Question 113094
I presume you mean {{{4x^2=13x+12}}}.  I'm not certain why you are saying there is no solution.  In fact there is always a solution to a quadratic, in fact there are always two solutions.  They aren't always to be found in the real number system, but there are always two answers.


I suspect that you tried to use the quadratic formula:  {{{x = (-b +- sqrt( b^2-4*a*c ))/(2*a) }}}, without putting the equation in standard form.  That would result in a negative radicand (the part under the radical) and that may have led you to believe that there is no solution.  (That, in itself, is an erroneous belief.  The only thing is that when you have a negative radicand, the solution is no longer a pair of real numbers, it becomes a pair of complex numbers -- but that is a tale for another time)

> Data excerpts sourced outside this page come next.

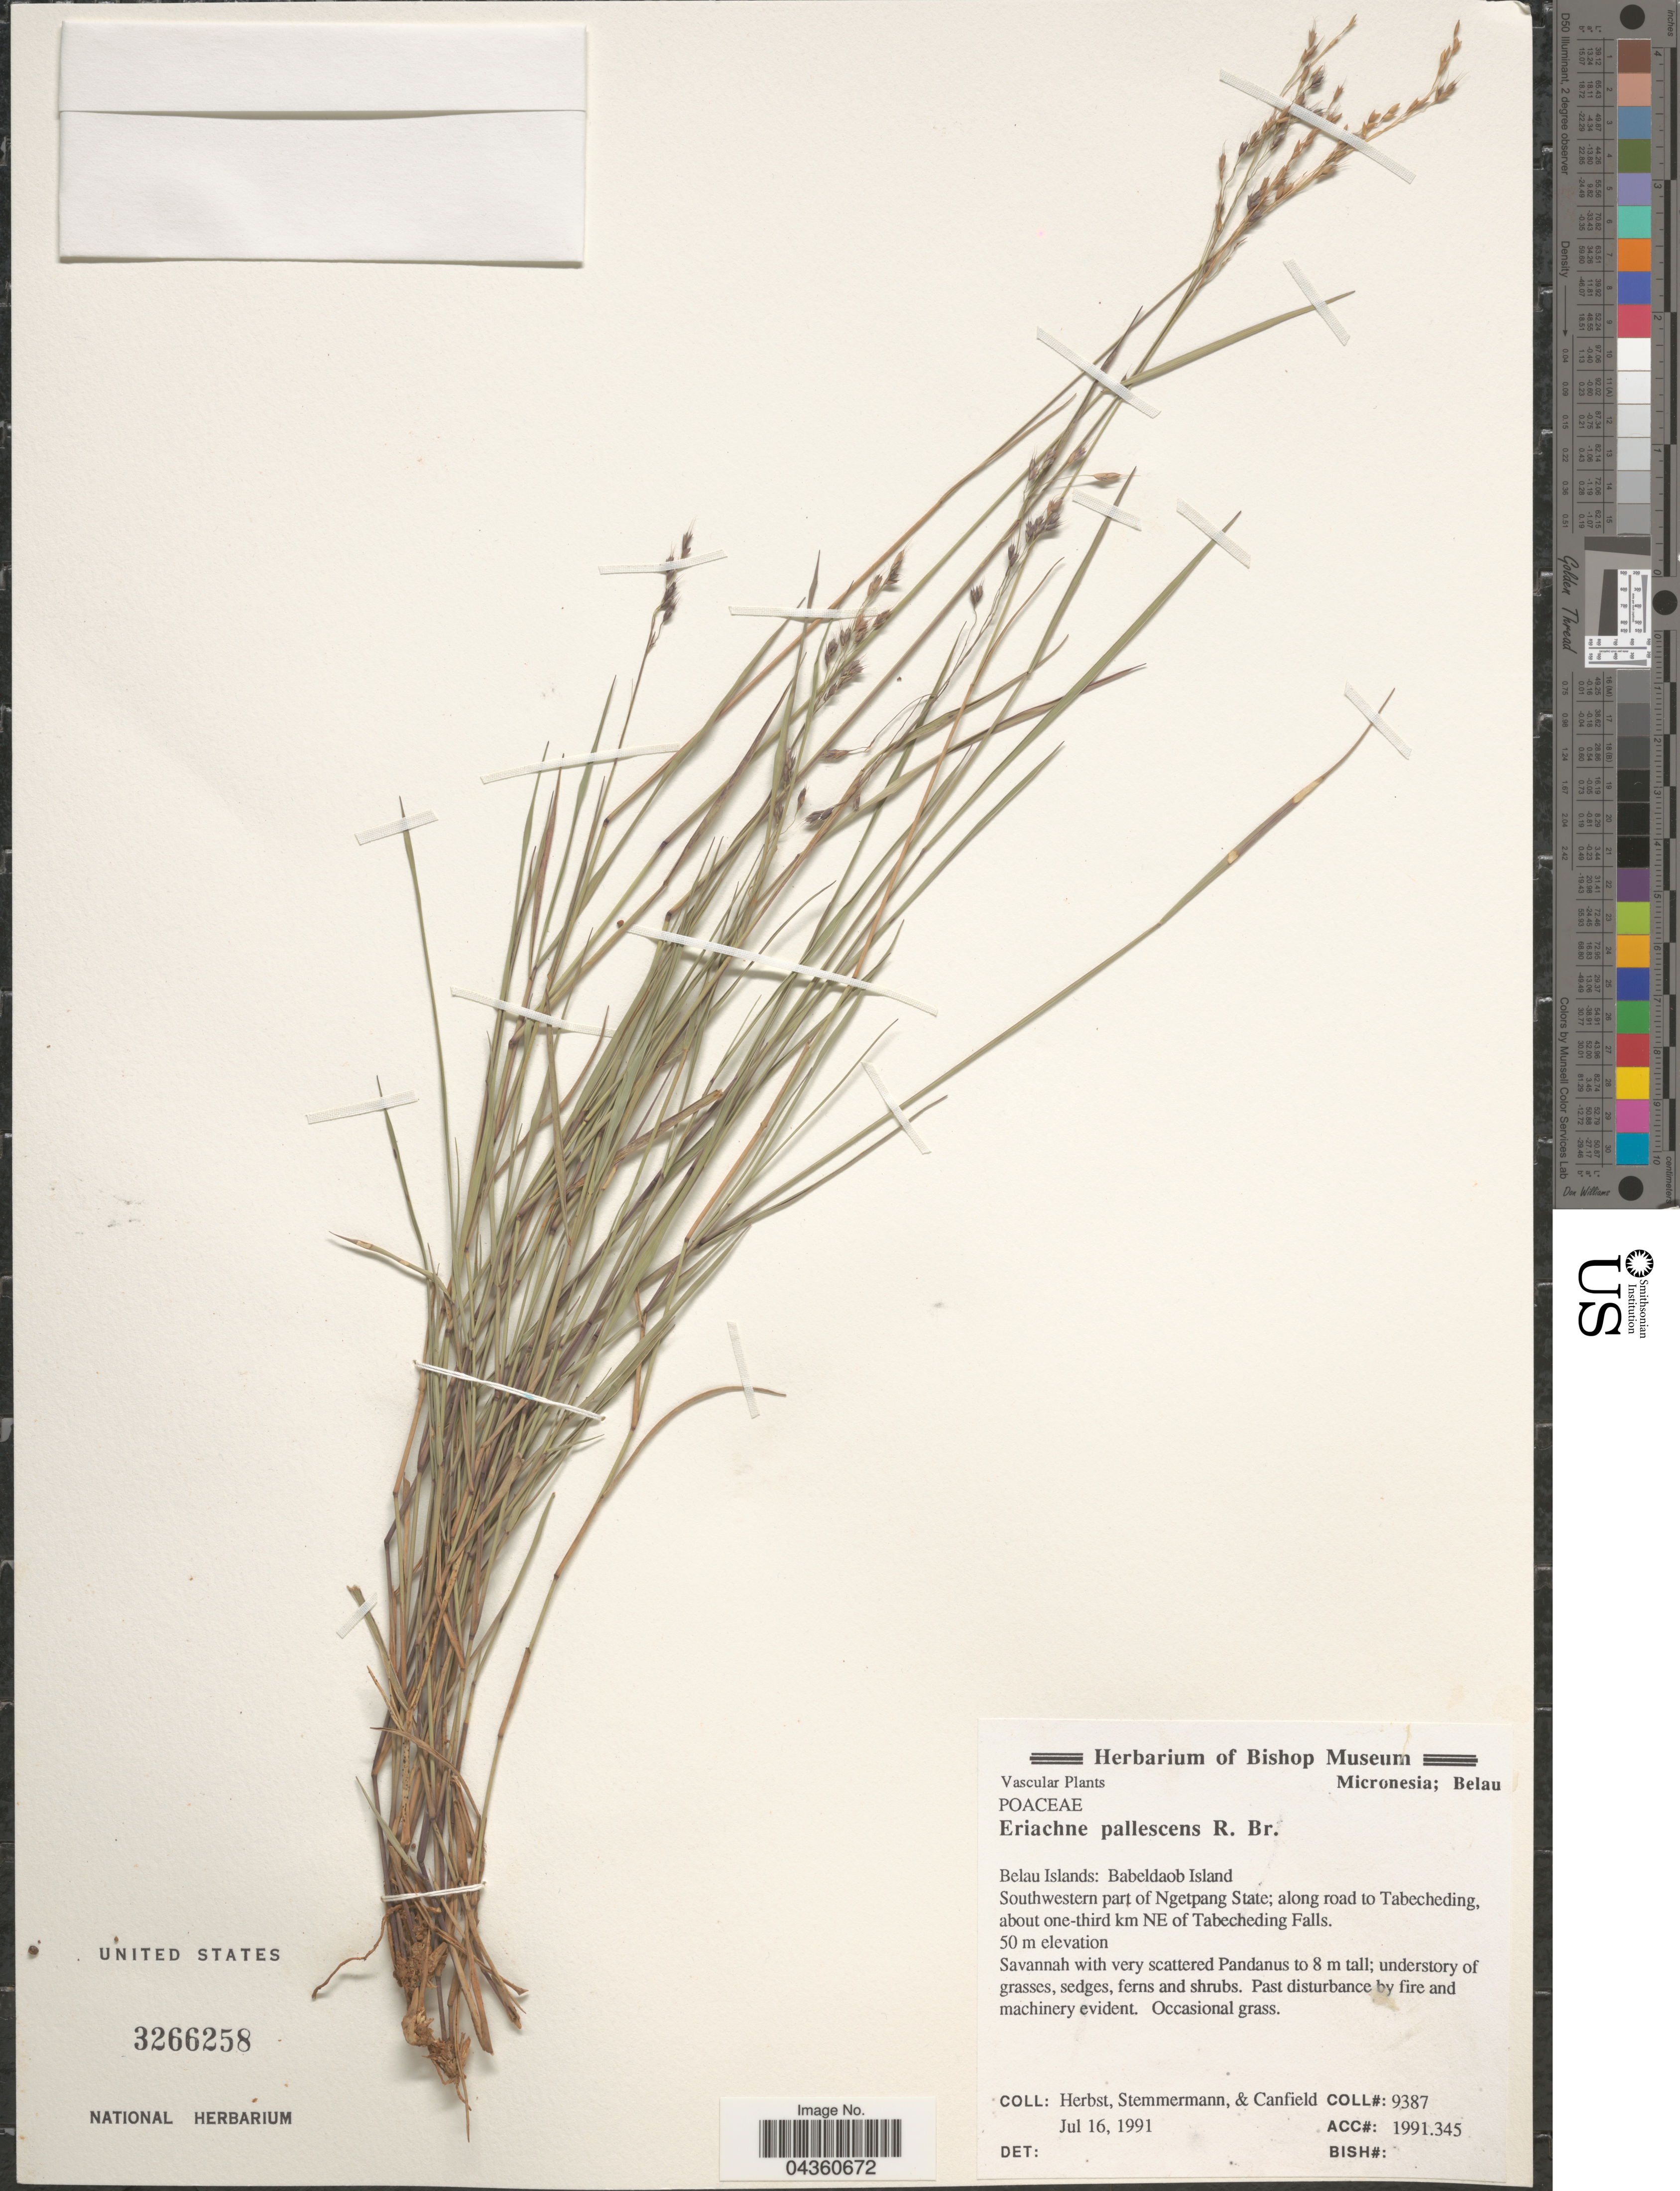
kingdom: Plantae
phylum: Tracheophyta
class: Liliopsida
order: Poales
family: Poaceae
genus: Eriachne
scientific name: Eriachne pallescens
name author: R. Br.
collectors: -. Herbst, -. Stemmermann & -. Canfield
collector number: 9387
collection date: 1991-07-16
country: Palau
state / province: Belau Outliers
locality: Belau Islands: Babeldaob Island. Southwestern part of Ngetpang State; along road to Tabecheding, about one-third km NE of Tabecheding Falls.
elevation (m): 50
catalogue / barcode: US 3266258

Remember, the quadratic formula is the solution to {{{ax^2+bx+c=0}}}, so in order to process your equation, you needed to put it in that form.


{{{4x^2= 13x + 12}}}
{{{4x^2-13x-12=0}}}


Now we can see that a = 4, b = -13, and c = -12.  Putting those values into the quadratic formula yields:


{{{x = (-(-13) +- sqrt( (-13)^2-4*4*(-12) ))/(2*4) }}}, 
{{{x = (13 +- sqrt( 169+192 ))/8 }}}, 
{{{x = (13 +- sqrt( 361 ))/8 }}},  but {{{sqrt(361)=19}}} so
{{{x=(13-19)/8}}} or {{{x=(13+19)/8}}}

Hence, {{{x=-3/4}}} or  {{{x = 4}}}


Now that I have done this with the quadratic formula and discovered that the solution set contains two rational numbers, I know that the trinomial could have been factored.


{{{4x^2-13x-12=(4x+3)(x-4)}}}


Hope this helps,
John